------ RAW DATA ------

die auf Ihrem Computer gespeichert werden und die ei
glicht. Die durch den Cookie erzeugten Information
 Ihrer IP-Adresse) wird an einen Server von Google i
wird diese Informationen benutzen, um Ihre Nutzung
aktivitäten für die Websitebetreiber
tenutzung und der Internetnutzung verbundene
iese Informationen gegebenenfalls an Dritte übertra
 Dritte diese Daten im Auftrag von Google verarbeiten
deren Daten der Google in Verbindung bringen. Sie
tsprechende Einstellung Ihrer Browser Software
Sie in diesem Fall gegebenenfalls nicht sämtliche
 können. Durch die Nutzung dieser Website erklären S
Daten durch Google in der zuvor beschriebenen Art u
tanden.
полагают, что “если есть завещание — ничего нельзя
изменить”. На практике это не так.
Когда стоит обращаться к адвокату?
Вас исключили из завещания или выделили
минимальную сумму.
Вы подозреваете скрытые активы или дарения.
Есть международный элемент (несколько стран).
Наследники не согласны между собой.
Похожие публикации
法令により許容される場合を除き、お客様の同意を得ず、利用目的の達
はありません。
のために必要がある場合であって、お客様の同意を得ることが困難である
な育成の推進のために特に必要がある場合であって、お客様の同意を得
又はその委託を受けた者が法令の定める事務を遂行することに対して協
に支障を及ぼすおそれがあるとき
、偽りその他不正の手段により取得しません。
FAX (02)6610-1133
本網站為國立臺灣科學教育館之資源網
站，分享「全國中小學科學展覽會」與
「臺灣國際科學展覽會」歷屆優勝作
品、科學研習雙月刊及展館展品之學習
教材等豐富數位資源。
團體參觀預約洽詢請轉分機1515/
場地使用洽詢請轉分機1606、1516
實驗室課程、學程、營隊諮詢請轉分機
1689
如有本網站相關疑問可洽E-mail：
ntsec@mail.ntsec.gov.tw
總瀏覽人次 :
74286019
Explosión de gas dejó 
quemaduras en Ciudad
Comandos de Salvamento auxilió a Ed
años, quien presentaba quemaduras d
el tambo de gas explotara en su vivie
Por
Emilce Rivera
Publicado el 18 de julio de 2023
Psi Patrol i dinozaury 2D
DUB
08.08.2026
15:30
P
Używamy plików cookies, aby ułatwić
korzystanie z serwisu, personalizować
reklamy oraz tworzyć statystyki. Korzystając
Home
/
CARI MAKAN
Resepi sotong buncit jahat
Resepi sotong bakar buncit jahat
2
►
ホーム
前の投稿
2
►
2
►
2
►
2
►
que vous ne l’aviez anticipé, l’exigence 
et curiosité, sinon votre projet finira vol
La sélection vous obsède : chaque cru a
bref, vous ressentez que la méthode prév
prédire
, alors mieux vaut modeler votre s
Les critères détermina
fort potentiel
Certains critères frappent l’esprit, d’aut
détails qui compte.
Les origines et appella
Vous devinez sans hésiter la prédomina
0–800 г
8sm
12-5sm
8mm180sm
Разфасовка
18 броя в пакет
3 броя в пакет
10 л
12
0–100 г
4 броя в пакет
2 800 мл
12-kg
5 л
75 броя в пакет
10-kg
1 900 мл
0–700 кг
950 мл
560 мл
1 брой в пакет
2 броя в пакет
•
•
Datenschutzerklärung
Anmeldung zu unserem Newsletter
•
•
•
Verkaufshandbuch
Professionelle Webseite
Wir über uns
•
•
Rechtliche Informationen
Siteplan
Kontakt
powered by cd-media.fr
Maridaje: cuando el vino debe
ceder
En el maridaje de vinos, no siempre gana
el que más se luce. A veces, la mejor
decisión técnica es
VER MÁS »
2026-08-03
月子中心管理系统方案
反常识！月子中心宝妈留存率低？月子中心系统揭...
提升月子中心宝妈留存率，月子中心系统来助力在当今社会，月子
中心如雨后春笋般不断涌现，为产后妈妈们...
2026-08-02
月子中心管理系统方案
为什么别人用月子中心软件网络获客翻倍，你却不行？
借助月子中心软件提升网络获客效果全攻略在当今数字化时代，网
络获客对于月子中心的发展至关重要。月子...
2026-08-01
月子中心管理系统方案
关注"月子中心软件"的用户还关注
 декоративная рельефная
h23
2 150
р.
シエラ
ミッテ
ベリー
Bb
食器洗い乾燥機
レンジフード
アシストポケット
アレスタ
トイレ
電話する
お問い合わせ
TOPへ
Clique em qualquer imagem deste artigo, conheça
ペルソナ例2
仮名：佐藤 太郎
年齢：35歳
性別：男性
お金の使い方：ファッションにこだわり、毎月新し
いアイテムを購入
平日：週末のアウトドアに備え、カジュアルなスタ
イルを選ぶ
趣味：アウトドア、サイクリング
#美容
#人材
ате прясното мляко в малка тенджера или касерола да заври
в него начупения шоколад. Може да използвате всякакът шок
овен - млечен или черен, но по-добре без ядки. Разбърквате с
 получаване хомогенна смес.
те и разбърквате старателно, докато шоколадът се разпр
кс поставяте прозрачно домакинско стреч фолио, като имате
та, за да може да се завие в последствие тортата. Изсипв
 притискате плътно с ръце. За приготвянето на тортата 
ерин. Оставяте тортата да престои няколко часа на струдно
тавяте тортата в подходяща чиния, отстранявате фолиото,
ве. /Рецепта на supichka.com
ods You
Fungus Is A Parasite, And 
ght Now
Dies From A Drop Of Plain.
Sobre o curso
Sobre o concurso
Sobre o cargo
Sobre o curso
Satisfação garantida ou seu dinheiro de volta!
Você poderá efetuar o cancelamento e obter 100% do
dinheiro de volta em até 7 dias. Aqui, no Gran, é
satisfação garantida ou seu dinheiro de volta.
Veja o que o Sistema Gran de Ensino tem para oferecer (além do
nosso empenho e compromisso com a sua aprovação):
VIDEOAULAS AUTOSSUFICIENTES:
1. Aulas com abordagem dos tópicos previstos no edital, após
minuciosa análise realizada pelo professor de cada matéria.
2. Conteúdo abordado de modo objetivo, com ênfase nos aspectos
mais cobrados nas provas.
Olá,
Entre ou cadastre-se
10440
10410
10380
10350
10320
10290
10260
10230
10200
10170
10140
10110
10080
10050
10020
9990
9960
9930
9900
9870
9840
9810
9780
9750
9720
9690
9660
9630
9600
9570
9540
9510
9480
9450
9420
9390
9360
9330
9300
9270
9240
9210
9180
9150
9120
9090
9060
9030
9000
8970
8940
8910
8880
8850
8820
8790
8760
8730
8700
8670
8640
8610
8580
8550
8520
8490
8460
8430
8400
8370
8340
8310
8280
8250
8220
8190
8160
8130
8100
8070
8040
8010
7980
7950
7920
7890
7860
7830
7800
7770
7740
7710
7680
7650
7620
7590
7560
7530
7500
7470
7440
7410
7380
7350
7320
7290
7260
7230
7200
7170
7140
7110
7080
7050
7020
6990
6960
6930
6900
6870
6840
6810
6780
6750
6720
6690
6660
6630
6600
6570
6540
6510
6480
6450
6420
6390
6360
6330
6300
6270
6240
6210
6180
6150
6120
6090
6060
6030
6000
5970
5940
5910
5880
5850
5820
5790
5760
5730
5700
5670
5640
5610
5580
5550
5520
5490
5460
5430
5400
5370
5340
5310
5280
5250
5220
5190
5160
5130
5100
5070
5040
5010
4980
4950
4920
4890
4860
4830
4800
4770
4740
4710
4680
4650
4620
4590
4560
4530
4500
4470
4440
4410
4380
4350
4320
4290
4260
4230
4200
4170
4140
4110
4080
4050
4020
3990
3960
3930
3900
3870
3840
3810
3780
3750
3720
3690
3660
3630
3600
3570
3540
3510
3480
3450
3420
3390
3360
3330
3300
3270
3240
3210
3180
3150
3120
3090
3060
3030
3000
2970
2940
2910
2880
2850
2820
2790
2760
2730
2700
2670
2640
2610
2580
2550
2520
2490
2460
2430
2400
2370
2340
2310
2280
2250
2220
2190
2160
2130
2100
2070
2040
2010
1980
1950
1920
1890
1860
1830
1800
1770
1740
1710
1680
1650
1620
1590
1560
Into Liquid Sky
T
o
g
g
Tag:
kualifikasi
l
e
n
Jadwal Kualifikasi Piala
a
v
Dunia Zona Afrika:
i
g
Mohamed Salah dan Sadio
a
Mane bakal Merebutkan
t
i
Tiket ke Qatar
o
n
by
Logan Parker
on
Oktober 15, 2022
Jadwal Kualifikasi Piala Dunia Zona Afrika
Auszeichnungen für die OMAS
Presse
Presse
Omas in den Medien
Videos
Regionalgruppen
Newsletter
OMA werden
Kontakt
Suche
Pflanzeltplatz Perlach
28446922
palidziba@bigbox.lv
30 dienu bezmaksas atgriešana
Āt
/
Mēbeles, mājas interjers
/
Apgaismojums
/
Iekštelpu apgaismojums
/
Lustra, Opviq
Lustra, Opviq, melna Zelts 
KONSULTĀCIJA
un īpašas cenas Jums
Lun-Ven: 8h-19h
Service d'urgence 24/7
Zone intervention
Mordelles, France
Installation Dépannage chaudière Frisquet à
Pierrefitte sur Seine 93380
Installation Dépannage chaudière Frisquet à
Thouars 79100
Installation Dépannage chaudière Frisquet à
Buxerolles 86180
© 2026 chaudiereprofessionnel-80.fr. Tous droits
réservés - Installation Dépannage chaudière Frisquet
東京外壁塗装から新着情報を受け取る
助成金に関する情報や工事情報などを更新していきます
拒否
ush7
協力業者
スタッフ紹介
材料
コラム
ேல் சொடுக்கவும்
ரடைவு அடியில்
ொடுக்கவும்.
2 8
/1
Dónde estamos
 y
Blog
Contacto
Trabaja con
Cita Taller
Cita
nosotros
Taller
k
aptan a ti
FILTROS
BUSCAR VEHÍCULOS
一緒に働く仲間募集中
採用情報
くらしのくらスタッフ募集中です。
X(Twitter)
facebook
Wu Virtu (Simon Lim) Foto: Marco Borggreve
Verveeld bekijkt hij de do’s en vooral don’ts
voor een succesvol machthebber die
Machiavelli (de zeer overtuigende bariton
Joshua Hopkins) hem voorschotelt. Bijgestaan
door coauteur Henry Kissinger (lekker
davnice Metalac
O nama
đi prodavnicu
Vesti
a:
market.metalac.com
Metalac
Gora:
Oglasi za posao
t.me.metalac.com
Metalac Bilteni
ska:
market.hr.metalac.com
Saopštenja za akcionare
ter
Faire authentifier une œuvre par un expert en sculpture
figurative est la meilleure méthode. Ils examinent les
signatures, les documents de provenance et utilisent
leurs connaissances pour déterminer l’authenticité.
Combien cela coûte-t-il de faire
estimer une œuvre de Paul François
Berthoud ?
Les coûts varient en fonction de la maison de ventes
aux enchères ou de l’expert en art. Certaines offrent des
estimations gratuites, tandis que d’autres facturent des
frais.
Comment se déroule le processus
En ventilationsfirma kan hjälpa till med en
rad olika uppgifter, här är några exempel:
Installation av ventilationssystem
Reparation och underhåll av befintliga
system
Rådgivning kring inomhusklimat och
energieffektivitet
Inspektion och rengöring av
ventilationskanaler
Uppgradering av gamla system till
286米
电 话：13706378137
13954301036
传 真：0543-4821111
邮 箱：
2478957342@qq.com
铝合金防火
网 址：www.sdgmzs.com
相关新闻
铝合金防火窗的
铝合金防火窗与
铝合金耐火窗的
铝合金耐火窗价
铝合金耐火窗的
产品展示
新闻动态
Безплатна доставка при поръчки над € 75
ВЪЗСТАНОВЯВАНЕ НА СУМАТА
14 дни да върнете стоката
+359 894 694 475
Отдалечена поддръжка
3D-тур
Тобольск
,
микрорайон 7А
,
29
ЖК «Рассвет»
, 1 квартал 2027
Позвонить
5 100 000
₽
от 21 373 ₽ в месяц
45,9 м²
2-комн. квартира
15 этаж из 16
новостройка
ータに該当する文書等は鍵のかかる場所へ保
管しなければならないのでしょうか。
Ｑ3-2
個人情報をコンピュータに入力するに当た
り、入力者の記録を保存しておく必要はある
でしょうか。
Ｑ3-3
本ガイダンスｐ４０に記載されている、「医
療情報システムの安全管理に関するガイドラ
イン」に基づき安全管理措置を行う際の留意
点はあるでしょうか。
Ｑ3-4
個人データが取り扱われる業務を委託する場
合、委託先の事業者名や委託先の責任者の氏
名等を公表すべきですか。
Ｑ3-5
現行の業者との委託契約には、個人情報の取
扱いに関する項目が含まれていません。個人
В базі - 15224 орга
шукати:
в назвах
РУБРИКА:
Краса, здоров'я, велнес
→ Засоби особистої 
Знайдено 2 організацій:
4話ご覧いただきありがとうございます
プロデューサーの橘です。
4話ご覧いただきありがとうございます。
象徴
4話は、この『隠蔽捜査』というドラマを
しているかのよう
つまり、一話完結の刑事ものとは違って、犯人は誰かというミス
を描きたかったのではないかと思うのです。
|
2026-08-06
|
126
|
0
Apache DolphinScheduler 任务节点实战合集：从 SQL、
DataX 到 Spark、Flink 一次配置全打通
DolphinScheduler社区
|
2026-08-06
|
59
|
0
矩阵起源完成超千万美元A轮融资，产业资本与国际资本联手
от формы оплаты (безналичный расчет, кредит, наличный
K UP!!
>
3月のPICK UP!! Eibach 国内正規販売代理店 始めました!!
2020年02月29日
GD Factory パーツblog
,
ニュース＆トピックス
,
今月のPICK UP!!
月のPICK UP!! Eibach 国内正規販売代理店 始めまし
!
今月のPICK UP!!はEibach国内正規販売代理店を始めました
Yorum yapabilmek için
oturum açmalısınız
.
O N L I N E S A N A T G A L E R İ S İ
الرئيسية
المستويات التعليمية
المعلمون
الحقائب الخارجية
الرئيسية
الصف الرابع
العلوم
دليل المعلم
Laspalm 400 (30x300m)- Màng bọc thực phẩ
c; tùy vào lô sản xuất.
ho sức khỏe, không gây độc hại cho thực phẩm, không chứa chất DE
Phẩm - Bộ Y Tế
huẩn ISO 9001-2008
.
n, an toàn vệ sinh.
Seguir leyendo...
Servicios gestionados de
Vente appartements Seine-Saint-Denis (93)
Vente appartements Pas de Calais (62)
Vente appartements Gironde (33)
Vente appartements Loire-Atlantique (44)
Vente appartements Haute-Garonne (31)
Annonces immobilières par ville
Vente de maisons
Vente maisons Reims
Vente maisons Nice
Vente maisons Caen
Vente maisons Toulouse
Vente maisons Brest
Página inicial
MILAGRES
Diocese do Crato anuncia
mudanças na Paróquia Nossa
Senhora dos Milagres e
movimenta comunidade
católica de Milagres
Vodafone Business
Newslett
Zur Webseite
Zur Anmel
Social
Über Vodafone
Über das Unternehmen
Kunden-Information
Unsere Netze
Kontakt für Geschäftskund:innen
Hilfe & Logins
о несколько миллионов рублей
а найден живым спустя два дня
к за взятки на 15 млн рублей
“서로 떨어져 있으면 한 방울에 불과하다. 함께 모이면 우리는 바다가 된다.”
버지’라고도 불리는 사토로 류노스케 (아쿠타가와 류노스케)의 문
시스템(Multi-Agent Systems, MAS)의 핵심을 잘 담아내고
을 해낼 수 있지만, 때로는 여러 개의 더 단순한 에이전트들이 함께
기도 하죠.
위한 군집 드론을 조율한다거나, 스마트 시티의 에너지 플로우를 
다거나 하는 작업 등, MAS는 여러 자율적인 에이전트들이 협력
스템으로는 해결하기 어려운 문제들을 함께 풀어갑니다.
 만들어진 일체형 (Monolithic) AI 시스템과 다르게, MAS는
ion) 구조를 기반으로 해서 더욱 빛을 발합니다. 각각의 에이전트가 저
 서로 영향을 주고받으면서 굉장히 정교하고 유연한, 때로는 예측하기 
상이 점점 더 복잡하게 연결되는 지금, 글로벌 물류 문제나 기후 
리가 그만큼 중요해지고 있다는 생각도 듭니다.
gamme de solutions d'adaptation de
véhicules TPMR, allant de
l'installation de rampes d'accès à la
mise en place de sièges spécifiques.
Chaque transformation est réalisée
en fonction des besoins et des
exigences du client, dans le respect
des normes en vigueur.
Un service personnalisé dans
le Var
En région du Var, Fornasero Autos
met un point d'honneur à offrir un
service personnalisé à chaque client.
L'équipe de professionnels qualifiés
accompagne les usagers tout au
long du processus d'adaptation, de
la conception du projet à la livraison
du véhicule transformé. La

------

PROBLEM DETAILS
Some lines above contain the word "volta". Copy each of them.

OUTPUT
Satisfação garantida ou seu dinheiro de volta!
dinheiro de volta em até 7 dias. Aqui, no Gran, é
satisfação garantida ou seu dinheiro de volta.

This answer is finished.